BEGIN DOCUMENT PASSAGE

The @DefaultLocale and @DefaultTimeZone annotations can be used to change the values returned from Locale.getDefault() and TimeZone.getDefault(), respectively, which are often used implicitly when no specific locale or time zone is chosen. Both annotations work on the test class level and on the test method level, and are inherited from higher-level containers. After the annotated element has been executed, the initial default value is restored.

@DefaultLocale

The default Locale can be specified using an IETF BCP 47 language tag string

@Test
@DefaultLocale("zh-Hant-TW")
void test_with_language() {
    assertThat(Locale.getDefault()).isEqualTo(Locale.forLanguageTag("zh-Hant-TW"));
}

Alternatively the default Locale can be created using the following attributes of which a Locale Builder can create an instance with:

  • language or

  • language and country or

  • language, country, and variant

Note
The variant needs to be a string which follows the IETF BCP 47 / RFC 5646 syntax!
@Test
@DefaultLocale(language = "en")
void test_with_language_only() {
    assertThat(Locale.getDefault()).isEqualTo(new Locale.Builder().setLanguage("en").build());
}

@Test
@DefaultLocale(language = "en", country = "EN")

END DOCUMENT PASSAGE

In the passage on the @DefaultLocale and @DefaultTimeZone annotations, what happens to the default value after the annotated element has been executed?

BEGIN SOURCE INFORMATION

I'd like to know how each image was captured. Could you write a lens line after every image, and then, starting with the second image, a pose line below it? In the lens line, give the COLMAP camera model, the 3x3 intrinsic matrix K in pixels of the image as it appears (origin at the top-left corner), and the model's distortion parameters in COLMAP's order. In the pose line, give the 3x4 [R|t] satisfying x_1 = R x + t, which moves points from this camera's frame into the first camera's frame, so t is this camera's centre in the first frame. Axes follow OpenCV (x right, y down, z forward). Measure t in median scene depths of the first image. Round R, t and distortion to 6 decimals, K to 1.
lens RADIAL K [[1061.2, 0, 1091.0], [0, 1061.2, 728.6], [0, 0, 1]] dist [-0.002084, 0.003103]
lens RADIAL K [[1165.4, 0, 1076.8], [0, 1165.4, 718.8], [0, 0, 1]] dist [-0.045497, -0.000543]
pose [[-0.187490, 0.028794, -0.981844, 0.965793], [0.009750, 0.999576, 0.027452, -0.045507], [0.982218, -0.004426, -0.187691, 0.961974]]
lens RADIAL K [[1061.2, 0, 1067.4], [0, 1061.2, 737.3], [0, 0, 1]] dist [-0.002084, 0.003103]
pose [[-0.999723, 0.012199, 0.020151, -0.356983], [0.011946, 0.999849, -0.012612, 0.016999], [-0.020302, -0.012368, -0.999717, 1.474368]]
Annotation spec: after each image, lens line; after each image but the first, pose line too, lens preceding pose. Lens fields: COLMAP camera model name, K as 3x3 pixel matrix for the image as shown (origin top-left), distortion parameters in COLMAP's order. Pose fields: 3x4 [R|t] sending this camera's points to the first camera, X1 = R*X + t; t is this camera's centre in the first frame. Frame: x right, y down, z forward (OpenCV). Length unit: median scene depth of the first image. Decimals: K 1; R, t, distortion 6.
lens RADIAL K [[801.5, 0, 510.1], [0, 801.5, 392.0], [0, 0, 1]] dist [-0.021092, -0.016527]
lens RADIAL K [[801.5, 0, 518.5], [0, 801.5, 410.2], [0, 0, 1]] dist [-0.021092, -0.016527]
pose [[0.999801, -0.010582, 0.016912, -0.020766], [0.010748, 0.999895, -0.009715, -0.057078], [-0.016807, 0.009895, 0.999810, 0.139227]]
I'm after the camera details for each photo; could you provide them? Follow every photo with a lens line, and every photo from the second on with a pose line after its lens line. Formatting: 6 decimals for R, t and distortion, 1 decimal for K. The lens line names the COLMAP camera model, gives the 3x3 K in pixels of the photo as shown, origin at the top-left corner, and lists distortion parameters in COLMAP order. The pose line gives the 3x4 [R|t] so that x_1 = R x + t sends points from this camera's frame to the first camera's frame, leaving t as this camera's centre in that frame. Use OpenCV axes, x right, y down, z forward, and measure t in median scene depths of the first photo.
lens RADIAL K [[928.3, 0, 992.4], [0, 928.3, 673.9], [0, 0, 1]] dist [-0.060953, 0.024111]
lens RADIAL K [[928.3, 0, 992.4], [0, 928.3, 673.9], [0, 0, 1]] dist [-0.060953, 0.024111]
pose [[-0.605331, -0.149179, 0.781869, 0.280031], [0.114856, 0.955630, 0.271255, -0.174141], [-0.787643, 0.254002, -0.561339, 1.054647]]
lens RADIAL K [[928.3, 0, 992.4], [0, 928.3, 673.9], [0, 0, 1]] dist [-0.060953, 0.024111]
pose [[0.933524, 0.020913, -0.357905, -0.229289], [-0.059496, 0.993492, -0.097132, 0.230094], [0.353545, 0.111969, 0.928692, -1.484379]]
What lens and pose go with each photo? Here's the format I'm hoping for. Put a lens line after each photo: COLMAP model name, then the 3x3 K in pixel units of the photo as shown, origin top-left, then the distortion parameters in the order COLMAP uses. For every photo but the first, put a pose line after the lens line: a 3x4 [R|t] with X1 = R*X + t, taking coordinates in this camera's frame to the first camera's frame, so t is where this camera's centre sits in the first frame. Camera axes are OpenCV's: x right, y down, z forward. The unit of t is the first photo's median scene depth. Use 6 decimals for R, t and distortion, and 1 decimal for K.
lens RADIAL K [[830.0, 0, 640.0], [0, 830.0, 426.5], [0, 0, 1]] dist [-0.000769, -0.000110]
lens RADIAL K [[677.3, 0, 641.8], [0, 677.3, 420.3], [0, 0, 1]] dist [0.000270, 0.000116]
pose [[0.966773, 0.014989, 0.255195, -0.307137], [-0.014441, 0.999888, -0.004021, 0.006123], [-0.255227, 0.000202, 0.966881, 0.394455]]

END SOURCE INFORMATION

EXERCISE OUTPUT ▸ The initial default value is restored.